The beginning of learning about race is unlearning about race. Because there’s so much baggage, assumptions about race. To talk about race should begin with unlearning those stereotypes.

Q: What does Black History Month mean to you?

A: A luta continua, the struggle continues. The fight for social justice and equality has a very long history in this country. It didn’t start with the civil rights movement. The civil rights movement was the continuation of the legacy of the struggle for equality and for social justice. But then some 60, 70 years later, the race-based oppression, injustice and incarceration is still very much alive.

Is it back to square one? No, it’s not. There’s so much progress made over the past 16, 17 years and since the civil rights movement began. There was a black president, the first African American president in this country. But when you see these happening all over again, then you ask the question what has been achieved? What has been lost?

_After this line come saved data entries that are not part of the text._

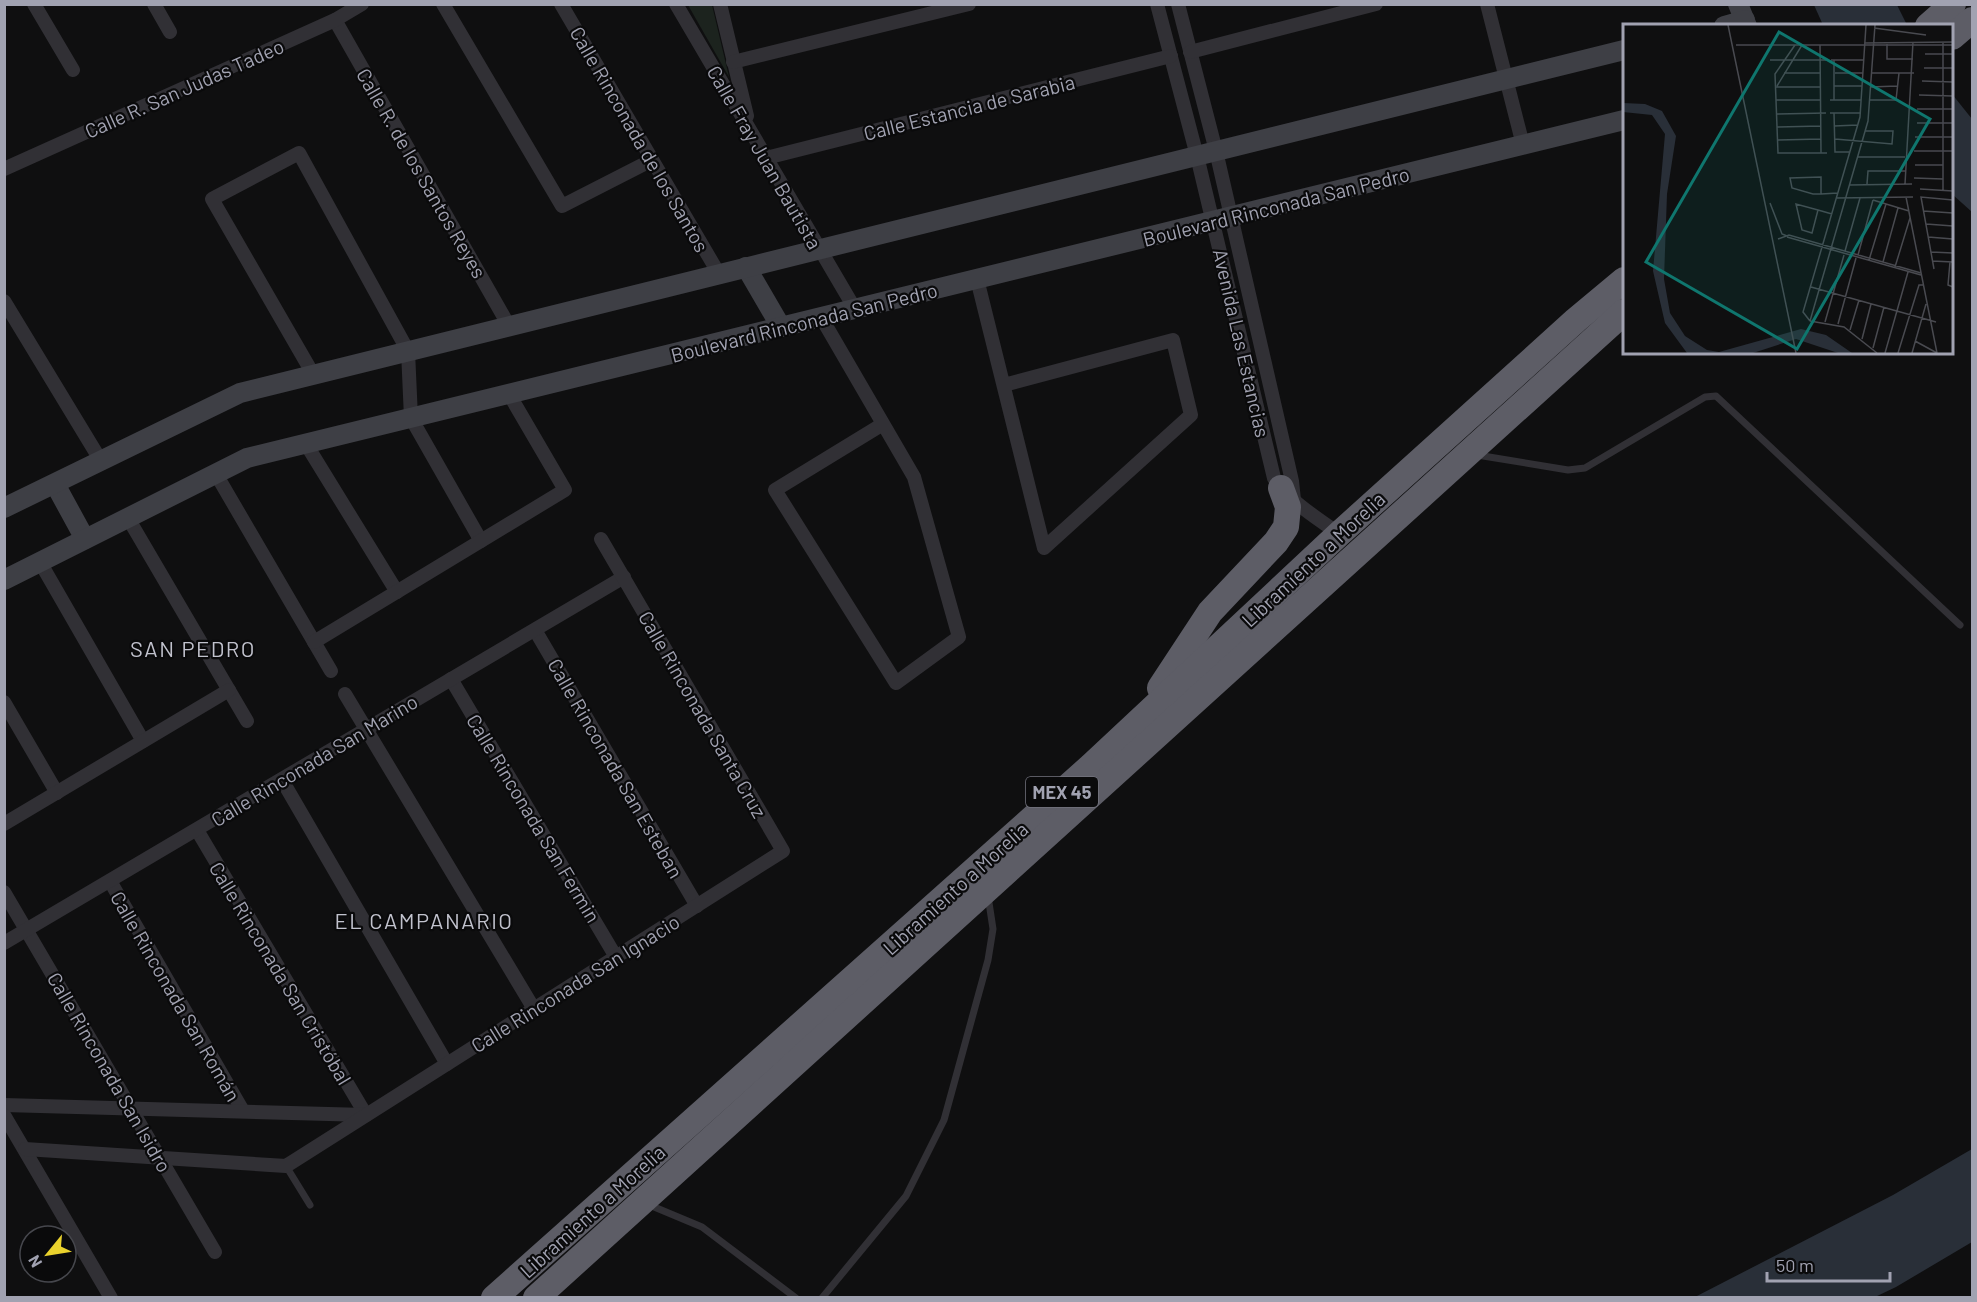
<svg xmlns="http://www.w3.org/2000/svg" width="1977" height="1302" font-family="Barlow,sans-serif">
<rect width="100%" height="100%" fill="#0f0f10"/>
<polygon fill="#1c231e" points="688,5 712,5 729,77"/>
<g fill="#292f38">
<polygon points="1814,5 1897,5 1907,25 1823,25"/>
<polygon points="1952,94 1972,119 1972,212 1952,194"/>
<polygon points="1972,1149 1972,1242 1896,1287 1875,1297 1695,1297 1893,1195"/>
</g>
<g fill="none" stroke-linecap="round" stroke-linejoin="round">
<g stroke="#313035" stroke-width="7">
<polyline points="1477,455 1568,470 1585,468 1705,397 1716,396 1960,625"/>
<polyline points="286,1166 310,1205"/>
<polyline points="647,1204 702,1227 796,1298"/>
<polyline points="822,1298 906,1196 944,1120 988,960 993,929 988,896"/>
</g>
<g stroke="#313035" stroke-width="14">
<polyline points="34,4 73,70"/>
<polyline points="154,4 170,32"/>
<polyline points="443,4 562,206 652,160"/>
<polyline points="561,4 719,274"/>
<polyline points="676,4 855,309"/>
<polyline points="720,4 747,116"/>
<path d="M1157,4L1197,156L1274,478C1290,502 1316,517 1339,534"/>
<polyline points="1178,4 1216,151 1292,481 1294,500"/>
<polyline points="1487,4 1523,145"/>
<polyline points="335,20 509,326"/>
<polyline points="1190,52 1376,4"/>
<polyline points="733,62 969,4"/>
<polyline points="766,158 1171,56"/>
<polyline points="4,169 335,20 362,4"/>
<polyline points="977,279 1044,548 1191,415 1173,340 1004,385"/>
<polyline points="4,301 101,461"/>
<polyline points="821,317 914,477 959,637 896,683 775,490 883,424"/>
<polyline points="313,374 212,199 299,153 408,351 411,418 481,541"/>
<polyline points="306,444 397,592"/>
<polyline points="216,474 331,671"/>
<polyline points="128,518 247,721"/>
<polyline points="40,562 143,741"/>
<polyline points="535,630 697,906"/>
<polyline points="314,642 565,490 509,394"/>
<polyline points="451,679 616,957"/>
<polyline points="345,694 534,1009"/>
<polyline points="4,702 57,793"/>
<polyline points="282,780 447,1064"/>
<polyline points="4,824 229,690"/>
<polyline points="197,830 366,1115"/>
<polyline points="110,881 243,1111"/>
<polyline points="4,892 215,1252"/>
<polyline points="4,943 624,577"/>
<polyline points="4,1105 366,1115"/>
<polyline points="4,1115 111,1298"/>
<polyline points="25,1149 286,1166 783,851 601,539"/>
</g>
<g stroke="#3e3f45" stroke-width="20">
<polyline points="1738,4 1747,26"/>
<polyline points="1724,26 1745,20"/>
<polyline points="746,267 781,327"/>
<polyline points="55,484 85,539"/>
<polyline points="4,508 240,393 1624,50"/>
<polyline points="4,580 247,458 1624,120"/>
</g>
<g stroke="#5d5d66" stroke-width="26">
<polyline points="1928,26 1953,4"/>
<polyline points="1952,37 1972,20"/>
<polyline points="1160,688 1210,612 1276,542 1286,527 1288,507 1281,488"/>
<polyline points="494,1298 1091,766 1339,534 1576,320 1624,280"/>
<polyline points="536,1298 1624,312"/>
</g>
</g>
<g text-anchor="middle" dominant-baseline="central" stroke-width="4.5" stroke-linejoin="round" paint-order="stroke">
<rect fill="#0a0a0b" stroke="#74747f" stroke-width="1.5" x="1026" y="777" width="72" height="30" rx="4.5"/>
<g font-size="18" font-weight="bold" fill="#a1a2b1">
<text x="1062" y="792">MEX 45</text>
</g>
<g font-size="20" fill="#a1a2b1" stroke="#0a0a0b">
<text transform="translate(184 88) rotate(-24)">Calle R. San Judas Tadeo</text>
<text transform="translate(969 107) rotate(-14)">Calle Estancia de Sarabia</text>
<text transform="translate(640 139) rotate(60)">Calle Rinconada de los Santos</text>
<text transform="translate(765 157) rotate(60)">Calle Fray Juan Bautista</text>
<text transform="translate(422 173) rotate(60)">Calle R. de los Santos Reyes</text>
<text transform="translate(1276 206) rotate(-14)">Boulevard Rinconada San Pedro</text>
<text transform="translate(804 322) rotate(-14)">Boulevard Rinconada San Pedro</text>
<text transform="translate(1242 343) rotate(77)">Avenida Las Estancias</text>
<text transform="translate(1313 559) rotate(-43)">Libramiento a Morelia</text>
<text transform="translate(703 714) rotate(60)">Calle Rinconada Santa Cruz</text>
<text transform="translate(314 760) rotate(-31)">Calle Rinconada San Marino</text>
<text transform="translate(616 768) rotate(60)">Calle Rinconada San Esteban</text>
<text transform="translate(534 818) rotate(59)">Calle Rinconada San Fermin</text>
<text transform="translate(955 888) rotate(-42)">Libramiento a Morelia</text>
<text transform="translate(281 973) rotate(59)">Calle Rinconada San Cristóbal</text>
<text transform="translate(575 983) rotate(-32)">Calle Rinconada San Ignacio</text>
<text transform="translate(176 996) rotate(60)">Calle Rinconada San Román</text>
<text transform="translate(110 1072) rotate(60)">Calle Rinconada San Isidro</text>
<text transform="translate(592 1211) rotate(-42)">Libramiento a Morelia</text>
</g>
<g font-size="22" letter-spacing="1.5" fill="#c1c2cd" stroke="#0a0a0b">
<text x="193" y="648">SAN PEDRO</text>
<text x="424" y="920">EL CAMPANARIO</text>
</g>
</g>
<g transform="translate(1623 24)">
<rect width="330" height="330" fill="#0f0f10"/>
<path d="M0,79L22,80L39,87L53,112L44,170L41,255L47,289L62,312L84,326L96,328L178,305L203,311L229,329H215L173,315L130,329H64L42,299L30,247L42,110L29,91L0,88Z" fill="#292f38"/>
<path fill="none" stroke="#494a50" stroke-width="1.5" d="M105,1L173,329M251,4L303,11M242,19L330,18M264,20V35H290M113,21H330M172,21L152,50L155,129H204M197,21L198,129M302,30H330M147,36H203M208,36H240M211,36V76M301,44H330M161,49H197M212,49H240M248,49H291M299,57L330,58M154,62L179,21M211,62H239M153,63H197M247,63L274,62M296,71L330,72M153,76H197M207,76H238M247,76H273L276,49M294,85H330M207,89H237M211,89L212,128H227M154,90L203,89M294,99H330M211,102L235,101M154,103L198,102M292,113H330M212,115L269,120L270,107H242M155,116L198,115M291,127H330M235,133H282M292,141H320M291,154L320,155M244,160L245,147H282M282,160L290,18M227,161L289,160M297,165L330,167M320,167V18M198,170V153L167,154L169,164L190,170H198L215,169M283,173L314,329M214,174L290,173M250,176L286,187M147,179L159,210L164,212M195,186L189,209L179,206L173,180L195,186L209,190M300,187L330,189M303,200L330,202M164,213L298,251M305,213L330,215M155,215L166,211L298,249M222,227L237,174M308,228L330,229M235,231L250,176M246,236L263,180M309,237L330,238M260,238L275,184M327,238L325,261L330,263M272,243L287,194M311,245L298,173L330,176M188,263L313,298M187,297L180,288L237,93L243,1M187,297L245,97L252,1M187,297L221,303L254,329M202,298L221,231M215,300L233,234M227,306L236,276M239,315L248,280M292,317L314,329M250,324L261,283M262,329L285,248M275,329L296,261H300M289,329L303,280"/>
<path fill="#0f766e" fill-opacity="0.15" stroke="#0f766e" stroke-width="3" d="M156,8L307,95L174,325L23,238Z"/>
<rect width="330" height="330" fill="none" stroke="#a1a2b1" stroke-width="3"/>
</g>
<rect width="1977" height="1302" fill="none" stroke="#a1a2b1" stroke-width="12"/>
<g transform="translate(48 1254) rotate(240)"><circle r="28" fill="#0a0a0b" stroke="#46474d" stroke-width="1.5"/>
<path d="M0-4.5L10 22L0 15L-10 22Z" fill="#ead22d"/>
<text y="-9" font-size="16" font-weight="bold" text-anchor="middle" fill="#a1a2b1">N</text>
</g>
<path d="M1767 1272v9h123v-9" fill="none" stroke="#a1a2b1" stroke-width="3"/>
<text x="1776" y="1272" font-size="18" fill="#a1a2b1" stroke="#0a0a0b" stroke-width="4.5" paint-order="stroke">50 m</text>
</svg>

What went wrong?

What went wrong, not just with the struggle for equality, but what went wrong in this country as a whole, as a nation? This is a question not just about African American struggle, but about America as a nation. That’s why American leaders need to have the courage to confront the brutal truths and to make a political commitment to address them.

There’s need for a reckoning in this country. And that need for reckoning applies not just to one African American community, but all other communities in this country. Because if you call yourself a citizen of this country and if you feel this radical empathy as a human being, as a moral community — not just a political community — you must acknowledge and make a commitment to confront brutal truths, original sins of this country: the legacy of colonialism, the legacy of segregation, racism and slavery.